━━━ PROVIDED TEXT ━━━
TEI

Languages and scripts

Background

Identification of language and script is a crucial requirement to a specialized humanities publisher like Brill. Only a correct identification can lead to the display of the correct characters in the correct glyph in the correct font in print and online.

Brill uses the values listed under BCP-47 to identify the language. A ‘BCP’ is a best current practice, which is a document by the Network Working Group of the Internet Engineering Task Force. BCP-47 is based on the IANA language registry, which in its turn is based in the ISO 639 standard for (two-character and three-character) language identifiers. See also this useful overview.

Brill uses the values listed under ISO 15924 to identify the scripts. This list can also be found at the Unicode site.

Guidelines

See http://www.tei-c.org/release/doc/tei-p5-doc/en/html/CH.html#CHSH

Explanation

Brill uses the TEI attribute @xml:lang to identify language and script. The value of the attribute is a pair of language and script identifiers. This sentence, for example, which is written in (modern) English in the Latin script, can be tagged as @xml:lang="en-Latn".
━━━ EXTRACTED DATA ━━━
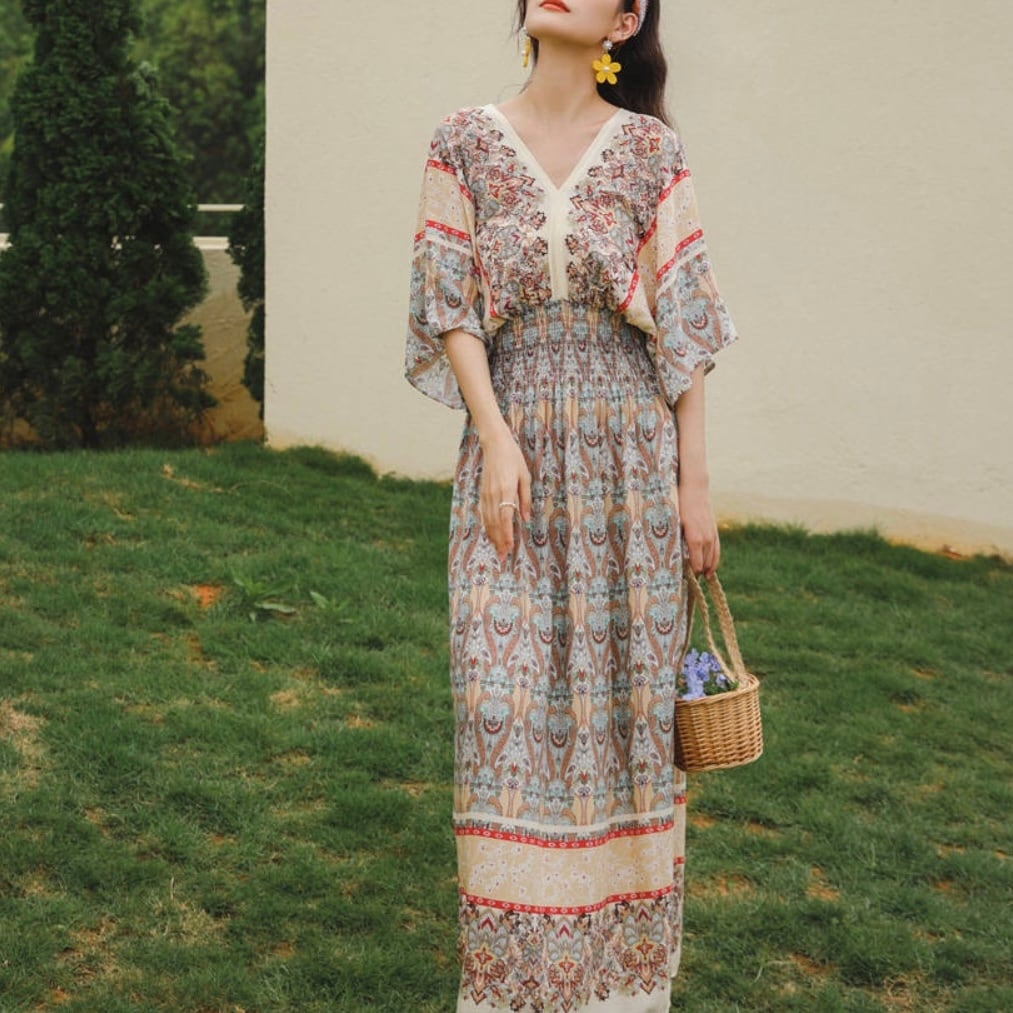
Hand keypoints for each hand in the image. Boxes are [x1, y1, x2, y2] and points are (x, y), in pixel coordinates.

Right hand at [479, 427, 531, 562]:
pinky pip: (484, 514)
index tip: (510, 547)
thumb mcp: (525, 477)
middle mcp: (494, 494)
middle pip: (495, 523)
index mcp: (507, 490)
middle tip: (503, 557)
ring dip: (492, 537)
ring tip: (497, 550)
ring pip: (488, 520)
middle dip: (499, 541)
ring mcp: (486, 494)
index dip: (507, 534)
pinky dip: (487, 526)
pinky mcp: (482, 493)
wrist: (495, 445)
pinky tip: (490, 535)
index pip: (506, 517)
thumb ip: (526, 499)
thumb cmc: (513, 459)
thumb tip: (526, 519)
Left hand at [678, 482, 719, 577]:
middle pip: (705, 562)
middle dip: (699, 572)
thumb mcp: (674, 523)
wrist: (695, 490)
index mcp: (694, 538)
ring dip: (709, 568)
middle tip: (693, 582)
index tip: (688, 580)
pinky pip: (717, 549)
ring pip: (713, 557)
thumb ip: (676, 539)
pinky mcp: (714, 530)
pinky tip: (712, 567)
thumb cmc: (680, 506)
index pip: (696, 562)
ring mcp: (712, 534)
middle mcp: (706, 538)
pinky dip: (715, 560)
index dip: (692, 573)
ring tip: (704, 578)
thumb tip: (674, 555)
━━━
TASK SET:
1 - From the text on language and script identification, return verbatim the part that opens with the words containing "Languages and scripts" and closes with "the Unicode site.".
2 - According to the text on language and script identification, which list of values does Brill use to identify scripts?
3 - Summarize the text on language and script identification in two sentences.

WRITTEN RESPONSES:
1 -
Languages and scripts

Background

Identification of language and script is a crucial requirement to a specialized humanities publisher like Brill. Only a correct identification can lead to the display of the correct characters in the correct glyph in the correct font in print and online.

Brill uses the values listed under BCP-47 to identify the language. A ‘BCP’ is a best current practice, which is a document by the Network Working Group of the Internet Engineering Task Force. BCP-47 is based on the IANA language registry, which in its turn is based in the ISO 639 standard for (two-character and three-character) language identifiers. See also this useful overview.

Brill uses the values listed under ISO 15924 to identify the scripts. This list can also be found at the Unicode site.

2 - Brill uses the values listed under ISO 15924.

3 - Brill, a specialized humanities publisher, considers correct identification of language and script crucial for displaying the correct characters in print and online. It identifies languages with BCP-47 values and scripts with ISO 15924 values, and it combines the two in the TEI attribute @xml:lang, as in "en-Latn" for modern English in the Latin script.